Entonces comenzará nuevamente
y durará tanto como antes,
nuevamente, aún después de que se haya repetido esto miles de veces, y
mil millones de veces, nuevamente.
Y luego después de un período de
tiempo tan largo, ni siquiera habrá pasado la mitad, ni siquiera una
centésima parte o una
milésima parte, ni siquiera una
parte de la eternidad. En todo este tiempo no habrá interrupción en la
quema de los condenados,
comenzando todo nuevamente. ¡Oh qué
misterio profundo! ¡Un terror sobre todos los terrores! ¡Oh eternidad!
¿Quién puede comprenderte?
Supongamos que, en el caso
del desdichado Caín, llorando en el infierno sólo derramara cada mil
años una lágrima. Ahora,
alma mía, recoge tus pensamientos y
considera este caso: Por seis mil años, por lo menos, Caín ha estado en
el infierno y
ha derramado sólo seis lágrimas, que
Dios milagrosamente ha preservado. ¿Cuántos años pasarían para que sus
lágrimas cubriesen
todos los valles de la tierra y que
inundaran todas las ciudades, pueblos y villas y todas las montañas como
para poder inundar
toda la tierra? Entendemos que la
distancia de la tierra al sol es de treinta y cuatro millones de leguas.

- _Datos proporcionados_:
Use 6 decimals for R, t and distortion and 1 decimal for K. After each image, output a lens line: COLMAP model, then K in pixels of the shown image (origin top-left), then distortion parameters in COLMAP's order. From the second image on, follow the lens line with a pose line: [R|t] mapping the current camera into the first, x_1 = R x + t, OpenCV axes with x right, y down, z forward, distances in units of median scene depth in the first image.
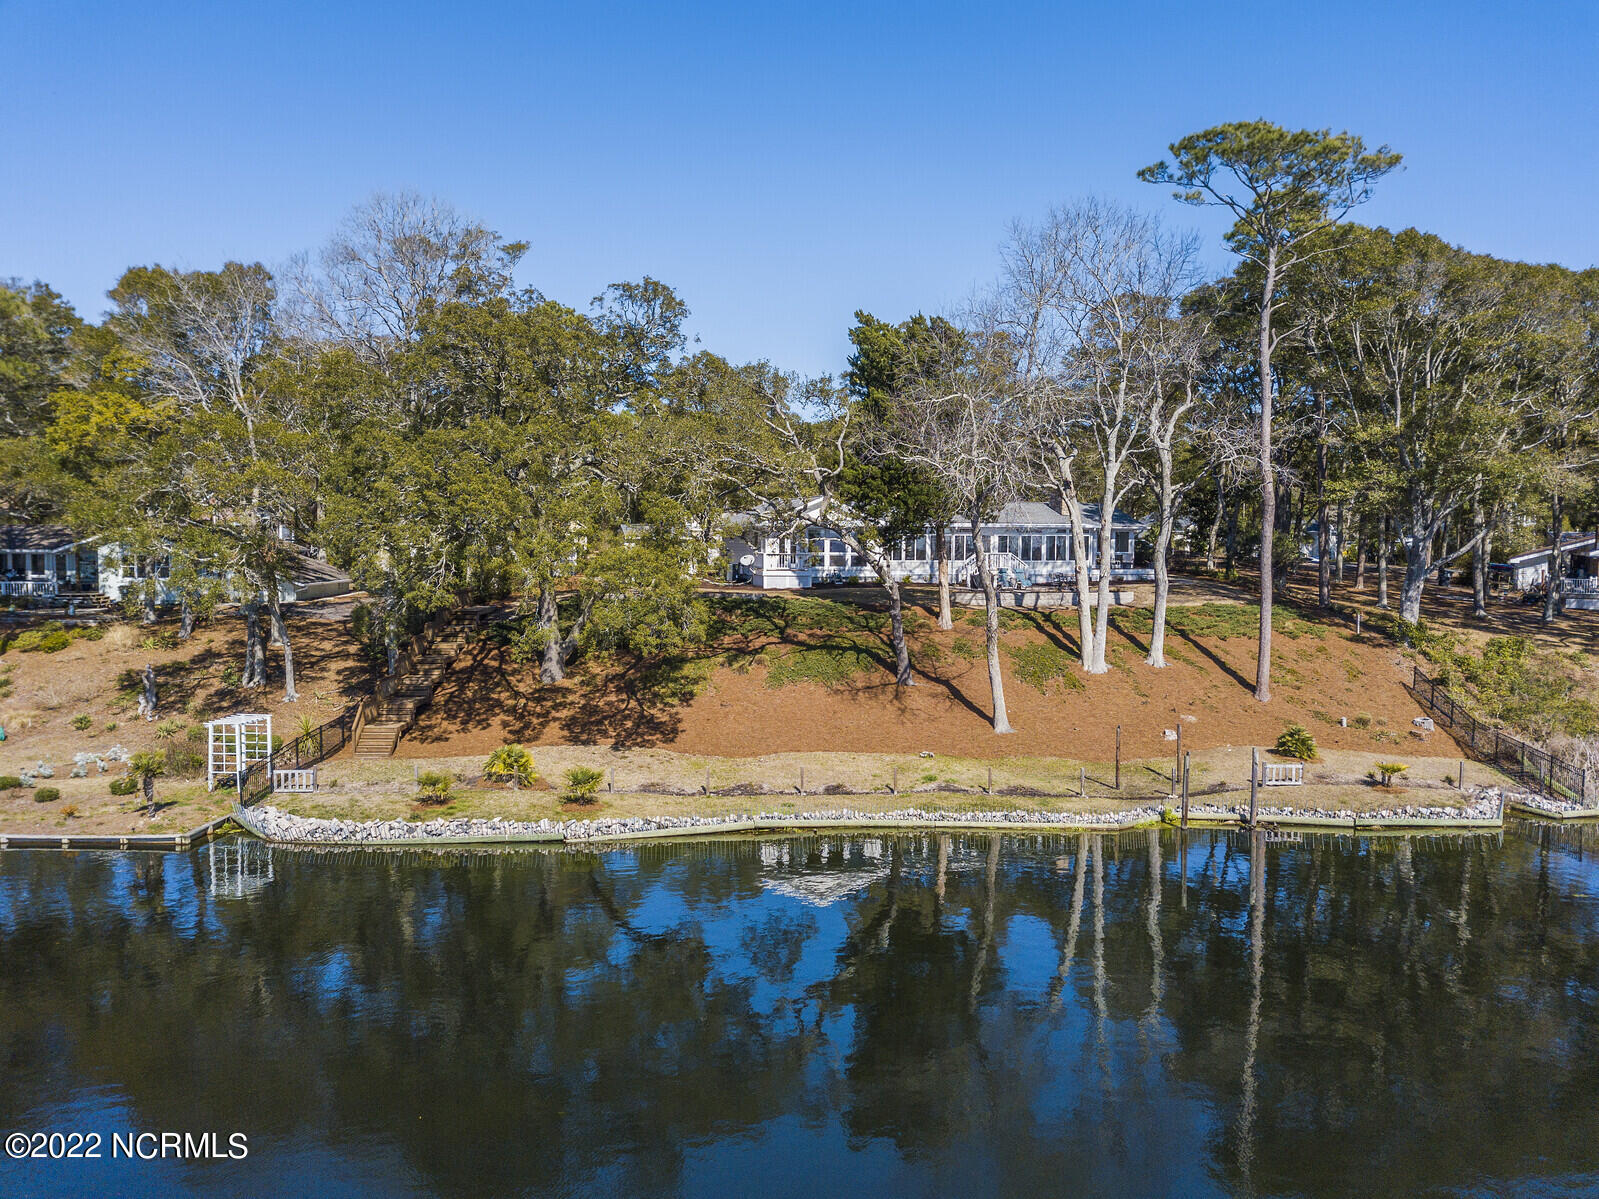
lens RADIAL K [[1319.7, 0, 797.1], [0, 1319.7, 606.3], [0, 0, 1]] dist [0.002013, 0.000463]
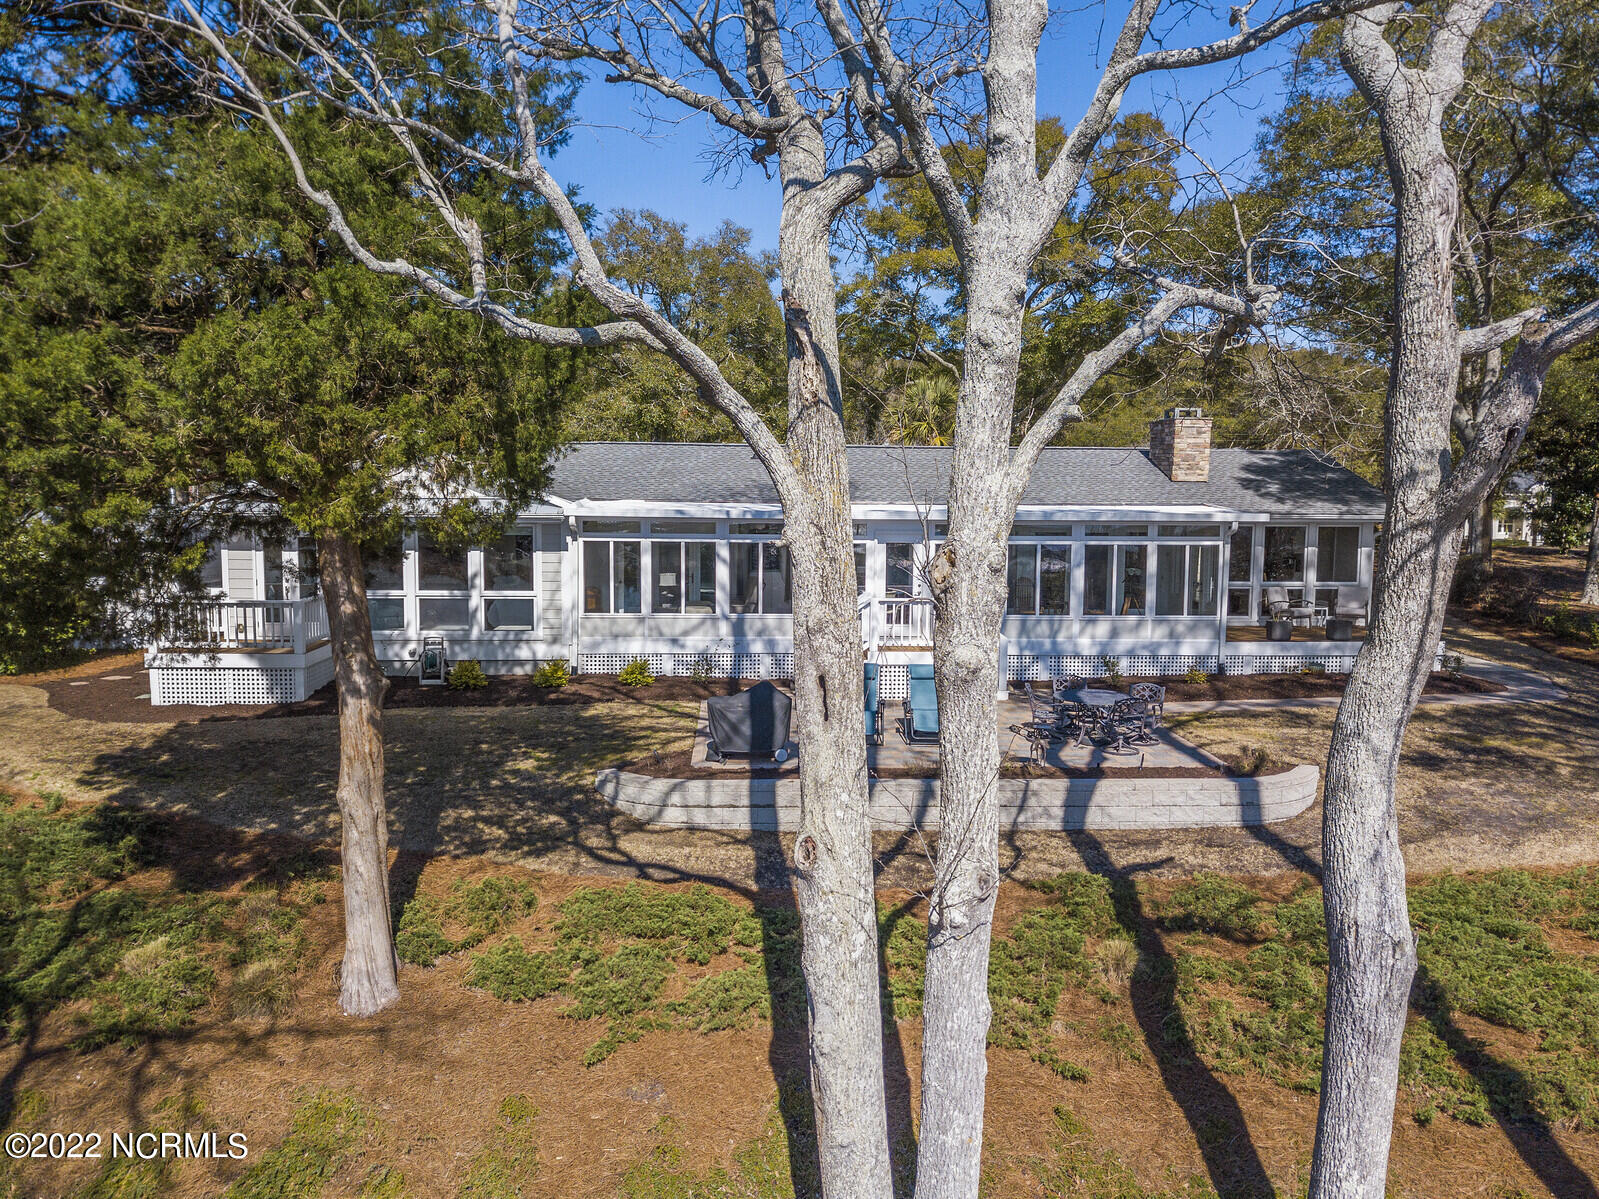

- _Aplica lo leído_:
- 1) En el fragmento sobre la eternidad, ¿cada cuántos años derramaría Caín una lágrima en el caso que se supone?
- 2) Reproduce, por favor, el tramo del fragmento sobre la eternidad que abre con las palabras "Y luego después" y cierra con "terrores! ¡Oh eternidad!".

- _Respuestas por tarea_:
- 1) Cada mil años.

- 2)
Y luego después de un período de
tiempo tan largo, ni siquiera habrá pasado la mitad, ni siquiera una
centésima parte o una
milésima parte, ni siquiera una
parte de la eternidad. En todo este tiempo no habrá interrupción en la
quema de los condenados,
comenzando todo nuevamente. ¡Oh qué
misterio profundo! ¡Un terror sobre todos los terrores! ¡Oh eternidad!